▶ [Exercise requirements] Transcribe each entry below exactly. Pictures do not go in the copy.

▶ [The data]
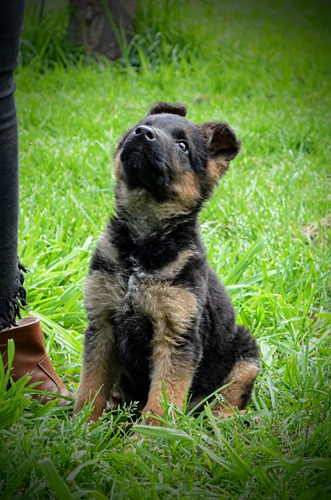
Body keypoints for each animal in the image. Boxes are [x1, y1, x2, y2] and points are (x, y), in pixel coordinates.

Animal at [74, 103, 260, 424]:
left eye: (183, 145)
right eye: (142, 124)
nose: (142, 133)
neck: (142, 245)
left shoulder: (175, 337)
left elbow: (161, 402)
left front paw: (147, 436)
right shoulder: (102, 324)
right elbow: (91, 386)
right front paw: (80, 427)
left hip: (246, 355)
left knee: (228, 397)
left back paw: (221, 423)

▶ [Answer to the exercise]
Body keypoints for each animal in the image. Boxes are [x1, y1, x2, y2] and points are (x, y), in pixel coordinates.

Animal at [74, 103, 260, 424]:
left eye: (183, 145)
right eye: (142, 124)
nose: (142, 133)
neck: (142, 245)
left shoulder: (175, 337)
left elbow: (161, 402)
left front paw: (147, 436)
right shoulder: (102, 324)
right elbow: (91, 386)
right front paw: (80, 427)
left hip: (246, 355)
left knee: (228, 397)
left back paw: (221, 423)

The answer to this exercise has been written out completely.